Set the pictures aside and return each record below precisely as written.

(Records from a collection)
======

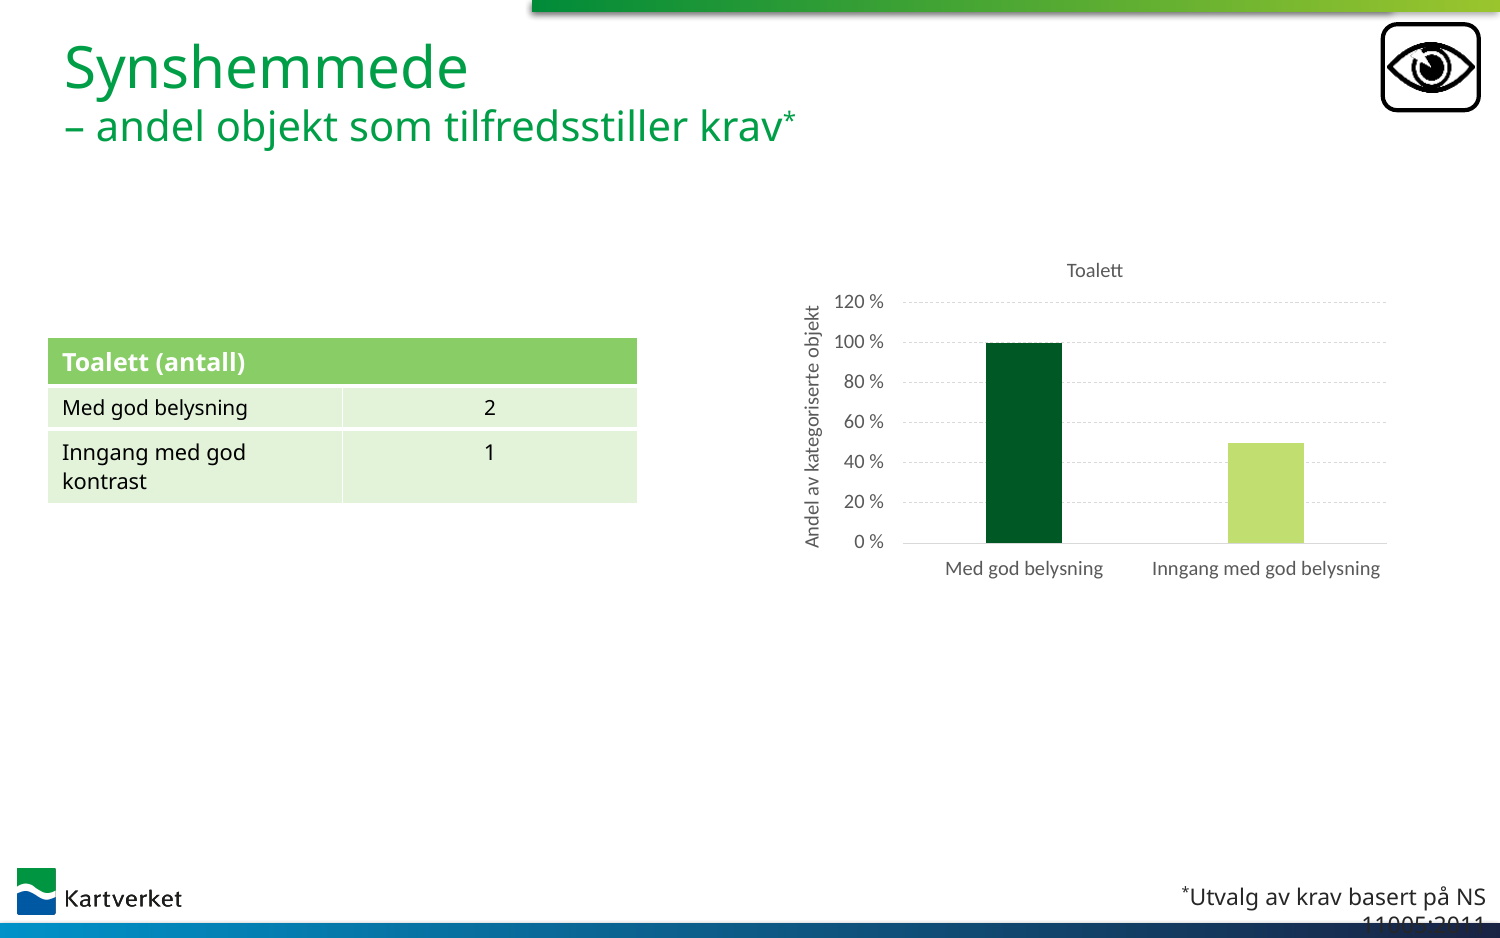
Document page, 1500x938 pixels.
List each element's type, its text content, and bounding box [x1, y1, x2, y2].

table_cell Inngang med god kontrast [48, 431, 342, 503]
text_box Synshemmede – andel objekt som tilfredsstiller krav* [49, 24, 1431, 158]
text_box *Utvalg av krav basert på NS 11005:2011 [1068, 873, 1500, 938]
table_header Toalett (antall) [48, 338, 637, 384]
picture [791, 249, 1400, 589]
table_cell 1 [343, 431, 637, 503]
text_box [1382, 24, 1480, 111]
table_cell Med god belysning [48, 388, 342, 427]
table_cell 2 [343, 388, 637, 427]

======

Solution to this exercise:
Document page, 1500x938 pixels.
List each element's type, its text content, and bounding box [x1, y1, x2, y2].

table_cell Inngang med god kontrast [48, 431, 342, 503]
text_box Synshemmede – andel objekt som tilfredsstiller krav* [49, 24, 1431, 158]
text_box *Utvalg av krav basert på NS 11005:2011 [1068, 873, 1500, 938]
table_header Toalett (antall) [48, 338, 637, 384]
picture [791, 249, 1400, 589]
table_cell 1 [343, 431, 637, 503]
text_box [1382, 24, 1480, 111]
table_cell Med god belysning [48, 388, 342, 427]
table_cell 2 [343, 388, 637, 427]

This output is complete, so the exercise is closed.